‘We can be on the path to the EU or to Belarus’: Political thug culture grips Georgia

Meanwhile, Parliamentary Speaker Shalva Papuashvili has threatened to crack down on the demonstrators — announcing plans to create a database of those he says are “involved in violence, illegal activities, intimidation and blackmail or approve of such behavior.”

The database would be published online to name and shame those accused of transgressions. Critics see it as yet another move to discredit the government’s opponents.

Georgian Dream did not responded to repeated requests for comment.

Thousands of demonstrators marching against the bill on “Foreign Agents” in the Georgian capital Tbilisi on May 11. | Daro Sulakauri/Getty Images

On Tuesday, as the Georgian parliament voted 84-30 in favor of the bill, thousands gathered outside the legislature in central Tbilisi to drown out proceedings with a chorus of whistles, vuvuzelas and banging pots and pans. Riot police dispersed the crowds with water cannon and a sonic weapon. Authorities arrested dozens, deploying teargas against peaceful protesters, and have been accused of beating detainees.

At the edge of the rally, several men in black, wearing masks, accosted journalists and bystanders, taking pictures of those present in an apparent bid to intimidate them. Asked by POLITICO to identify themselves and explain their side of the debate, they remained silent and continued to photograph attendees.

Georgian Dream has been warned by its U.S. and EU partners that adoption of the bill will harm Georgia’s Euro-Atlantic aspirations.
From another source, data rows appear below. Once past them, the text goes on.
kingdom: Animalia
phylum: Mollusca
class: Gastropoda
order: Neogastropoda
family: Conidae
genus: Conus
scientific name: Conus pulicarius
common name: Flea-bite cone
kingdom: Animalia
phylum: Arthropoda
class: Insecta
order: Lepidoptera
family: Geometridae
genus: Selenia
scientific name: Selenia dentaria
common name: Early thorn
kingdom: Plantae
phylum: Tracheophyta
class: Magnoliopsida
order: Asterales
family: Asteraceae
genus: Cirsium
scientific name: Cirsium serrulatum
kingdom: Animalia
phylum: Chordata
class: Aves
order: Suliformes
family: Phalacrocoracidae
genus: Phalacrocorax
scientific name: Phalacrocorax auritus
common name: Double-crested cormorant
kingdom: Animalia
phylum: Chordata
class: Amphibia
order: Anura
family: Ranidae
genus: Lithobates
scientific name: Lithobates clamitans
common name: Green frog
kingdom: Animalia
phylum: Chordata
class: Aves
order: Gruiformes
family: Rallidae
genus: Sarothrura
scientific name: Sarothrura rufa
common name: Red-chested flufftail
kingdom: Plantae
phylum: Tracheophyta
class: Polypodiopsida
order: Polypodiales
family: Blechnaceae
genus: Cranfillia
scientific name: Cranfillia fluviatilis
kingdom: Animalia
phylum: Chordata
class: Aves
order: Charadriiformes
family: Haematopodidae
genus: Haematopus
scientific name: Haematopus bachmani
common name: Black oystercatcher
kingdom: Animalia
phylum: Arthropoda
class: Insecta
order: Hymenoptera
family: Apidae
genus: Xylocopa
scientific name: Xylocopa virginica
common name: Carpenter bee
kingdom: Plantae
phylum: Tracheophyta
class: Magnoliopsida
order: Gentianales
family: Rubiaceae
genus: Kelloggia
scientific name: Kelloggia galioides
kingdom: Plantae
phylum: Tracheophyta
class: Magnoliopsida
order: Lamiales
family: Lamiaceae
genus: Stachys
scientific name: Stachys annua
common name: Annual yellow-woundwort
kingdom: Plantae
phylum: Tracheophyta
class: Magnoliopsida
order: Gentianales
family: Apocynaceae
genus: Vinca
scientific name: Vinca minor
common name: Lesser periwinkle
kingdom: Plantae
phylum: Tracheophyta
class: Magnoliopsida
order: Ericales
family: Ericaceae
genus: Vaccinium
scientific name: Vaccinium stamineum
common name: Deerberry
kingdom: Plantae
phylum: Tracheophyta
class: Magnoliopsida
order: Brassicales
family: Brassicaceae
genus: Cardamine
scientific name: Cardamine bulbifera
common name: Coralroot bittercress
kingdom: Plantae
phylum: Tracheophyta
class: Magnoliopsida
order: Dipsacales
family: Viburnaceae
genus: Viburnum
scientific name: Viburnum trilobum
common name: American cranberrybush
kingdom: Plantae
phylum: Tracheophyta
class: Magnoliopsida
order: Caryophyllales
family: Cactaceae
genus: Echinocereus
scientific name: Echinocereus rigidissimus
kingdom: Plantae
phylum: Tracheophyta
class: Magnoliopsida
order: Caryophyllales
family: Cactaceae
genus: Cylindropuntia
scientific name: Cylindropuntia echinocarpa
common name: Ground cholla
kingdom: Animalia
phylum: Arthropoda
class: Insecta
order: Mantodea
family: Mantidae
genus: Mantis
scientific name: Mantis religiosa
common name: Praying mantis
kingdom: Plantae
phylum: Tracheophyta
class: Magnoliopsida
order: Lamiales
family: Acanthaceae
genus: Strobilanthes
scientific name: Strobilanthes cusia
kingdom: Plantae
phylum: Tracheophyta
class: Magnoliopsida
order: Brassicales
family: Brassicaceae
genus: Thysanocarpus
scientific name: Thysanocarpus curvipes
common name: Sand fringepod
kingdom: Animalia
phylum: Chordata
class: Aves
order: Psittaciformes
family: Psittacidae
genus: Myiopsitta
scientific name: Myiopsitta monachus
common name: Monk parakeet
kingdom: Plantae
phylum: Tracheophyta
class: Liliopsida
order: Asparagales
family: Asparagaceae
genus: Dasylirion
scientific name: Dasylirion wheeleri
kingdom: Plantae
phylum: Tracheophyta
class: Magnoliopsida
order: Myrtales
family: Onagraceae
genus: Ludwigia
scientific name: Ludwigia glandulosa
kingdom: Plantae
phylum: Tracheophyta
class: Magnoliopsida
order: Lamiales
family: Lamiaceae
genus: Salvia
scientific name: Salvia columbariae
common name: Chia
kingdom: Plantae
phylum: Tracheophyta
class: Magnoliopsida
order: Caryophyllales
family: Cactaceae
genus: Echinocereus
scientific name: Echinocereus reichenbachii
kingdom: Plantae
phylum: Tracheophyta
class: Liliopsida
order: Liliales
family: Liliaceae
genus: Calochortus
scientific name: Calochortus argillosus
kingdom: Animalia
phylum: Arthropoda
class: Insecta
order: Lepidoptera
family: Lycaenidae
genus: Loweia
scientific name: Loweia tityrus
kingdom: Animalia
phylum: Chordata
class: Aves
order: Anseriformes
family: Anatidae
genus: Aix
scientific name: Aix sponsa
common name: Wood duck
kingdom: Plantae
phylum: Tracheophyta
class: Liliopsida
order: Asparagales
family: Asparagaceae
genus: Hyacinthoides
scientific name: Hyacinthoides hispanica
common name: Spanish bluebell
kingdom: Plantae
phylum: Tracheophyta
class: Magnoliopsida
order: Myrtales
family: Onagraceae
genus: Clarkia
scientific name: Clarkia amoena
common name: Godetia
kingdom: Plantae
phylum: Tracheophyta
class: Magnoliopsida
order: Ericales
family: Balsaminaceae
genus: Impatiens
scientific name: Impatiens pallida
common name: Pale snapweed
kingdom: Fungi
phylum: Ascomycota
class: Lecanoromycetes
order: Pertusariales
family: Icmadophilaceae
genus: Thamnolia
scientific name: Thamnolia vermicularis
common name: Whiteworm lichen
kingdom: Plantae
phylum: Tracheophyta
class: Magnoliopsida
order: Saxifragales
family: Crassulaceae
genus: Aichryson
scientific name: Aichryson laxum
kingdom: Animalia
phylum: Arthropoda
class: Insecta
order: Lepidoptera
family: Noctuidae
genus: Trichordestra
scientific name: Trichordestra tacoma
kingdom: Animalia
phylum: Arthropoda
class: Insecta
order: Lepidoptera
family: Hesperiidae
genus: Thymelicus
U.S. State Department Assistant Secretary Jim O’Brien warned of potential sanctions after Tuesday’s vote.

“‘If the law goes forward, out of conformity with EU norms, and there’s undermining of democracy here, and there’s violence against peaceful protesters, then we’ll see restrictions coming from the U.S. These tend to be financial and travel restrictions on the individuals responsible for these actions and their families.”